● **Text shown**:
The mandatory provisions of the arbitration Act 1996 the act shall apply to every arbitration and/or appeal under these By-laws. The non-mandatory provisions of the Act shall apply save insofar as such provisions are modified by, or are inconsistent with, these By-laws.
The seat of our arbitrations is in England. No one can decide or agree otherwise.
Disputes shall be settled according to the law of England wherever the domicile, residence or place of business of the parties to the contract may be.
If parties have agreed to arbitration under our By-laws, then, subject to By-law 300.6 below, they must not use any court at all unless we have no further power to do what is required, or the act allows, in which case they must apply to the courts in England or Wales.
A party can apply to a court anywhere to obtain security for its claim while arbitration or an appeal is taking place.
If a party is prevented from proceeding with an arbitration as a result of the application of the provisions By-law 302.3 or By-law 318.1, it is free to apply to any court which is willing to accept jurisdiction.”

● **Supplied entries**:
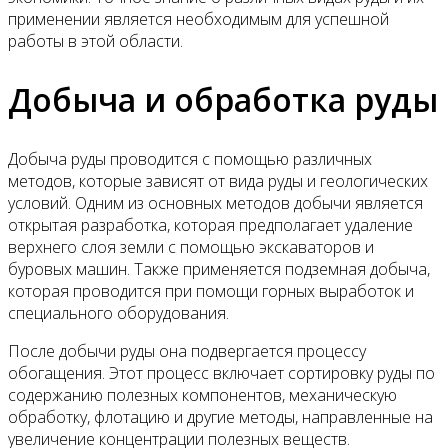
применении является необходимым для успешной
работы в этой области.
Добыча и обработка руды
Добыча руды проводится с помощью различных
методов, которые зависят от вида руды и геологических
условий. Одним из основных методов добычи является
открытая разработка, которая предполагает удаление
верхнего слоя земли с помощью экскаваторов и
буровых машин. Также применяется подземная добыча,
которая проводится при помощи горных выработок и
специального оборудования.
После добычи руды она подвергается процессу
обогащения. Этот процесс включает сортировку руды по
содержанию полезных компонентов, механическую
обработку, флотацию и другие методы, направленные на
увеличение концентрации полезных веществ.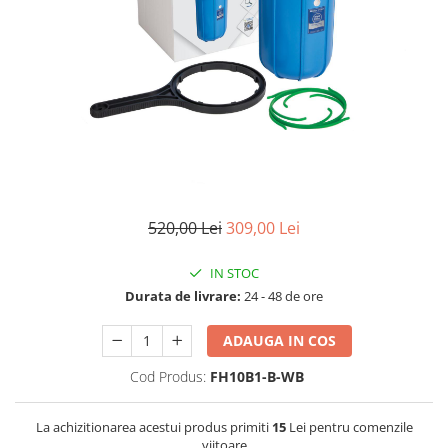
Lampi UV de schimb
Rezervoare
Medii de filtrare
Pompe de presiune
Conectori statie
Contoare si debitmetre
Accesorii diverse
Robineti
520,00 Lei
309,00 Lei
IN STOC
Durata de livrare:
24 - 48 de ore
ADAUGA IN COS
Cod Produs:
FH10B1-B-WB
La achizitionarea acestui produs primiti
15
Lei pentru comenzile
viitoare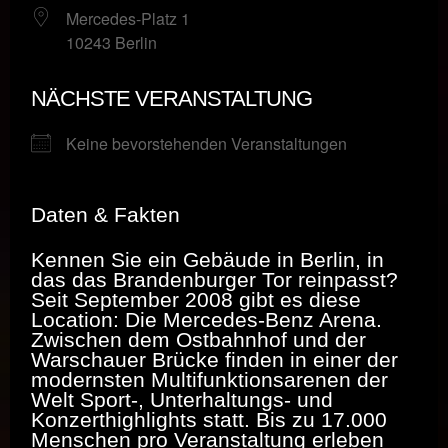
Mercedes-Platz 1
10243 Berlin
NÄCHSTE VERANSTALTUNG
Keine bevorstehenden Veranstaltungen
Daten & Fakten
Kennen Sie ein Gebäude in Berlin, in
das das Brandenburger Tor reinpasst?
Seit September 2008 gibt es diese
Location: Die Mercedes-Benz Arena.
Zwischen dem Ostbahnhof und der
Warschauer Brücke finden in einer der
modernsten Multifunktionsarenen der
Welt Sport-, Unterhaltungs- und
Konzerthighlights statt. Bis zu 17.000
Menschen pro Veranstaltung erleben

● **Exercises to complete**:
[1] In the arbitration passage, under which country's law are disputes to be settled?
[2] Reproduce the arbitration passage word for word, starting at "Disputes shall be" and ending at "contract may be.".
[3] Resume the arbitration passage from the point where it stops.
The items come from a different source than the arbitration passage.

● **Responses to the tasks**:
[1] The law of England.

[2]
Disputes shall be settled according to the law of England wherever the domicile, residence or place of business of the parties to the contract may be.

[3]
- In that by law also by law 301, the formation of Tribunal, by law 302 Commencement of arbitration, by law 303(a) for Appointment of Arbitrators, and by law 303(b) for Revoking the authority of an arbitrator or appeal committee member. By Law 304 for Associations, fees and deposits on account of arbitration fees. By Law 306 Conduct of the arbitration. By-law 307 for Oral hearings. By Law 308 for Technical arbitration Awards. By Law 309 for Interest on Awards. By Law 310 for Costs. By Law 316 for Notices. By Law 317 for Fees. Of them by laws 301, 302 and 306 may be referred to:
By Law 301 is as follows:–
‘Disputes which fall to be determined under these By-laws shall be heard by a tribunal of three arbitrators or, if both parties agree, by a sole arbitrator who, for the purposes of these By-laws, shall be deemed to be Chairman. Each party shall appoint one arbitrator and arbitrators shall appoint the third arbitrator who shall serve as Chairman of the tribunal. The tribunal shall ensure that the parties are treated with equality and that each party has the right to be heard and is given a fair opportunity to present its case. The tribunal shall conduct the proceedings with a view to expediting the resolution of the dispute. All communications between either party and the tribunal shall be simultaneously copied to the other party.’
By-law 302 is:–
‘Any party wishing to commence arbitration under these By-laws (the Claimant) shall send us a written request for arbitration (the Request), and we shall copy the Request to the other party (the Respondent).
When sending the request, the Claimant shall also send.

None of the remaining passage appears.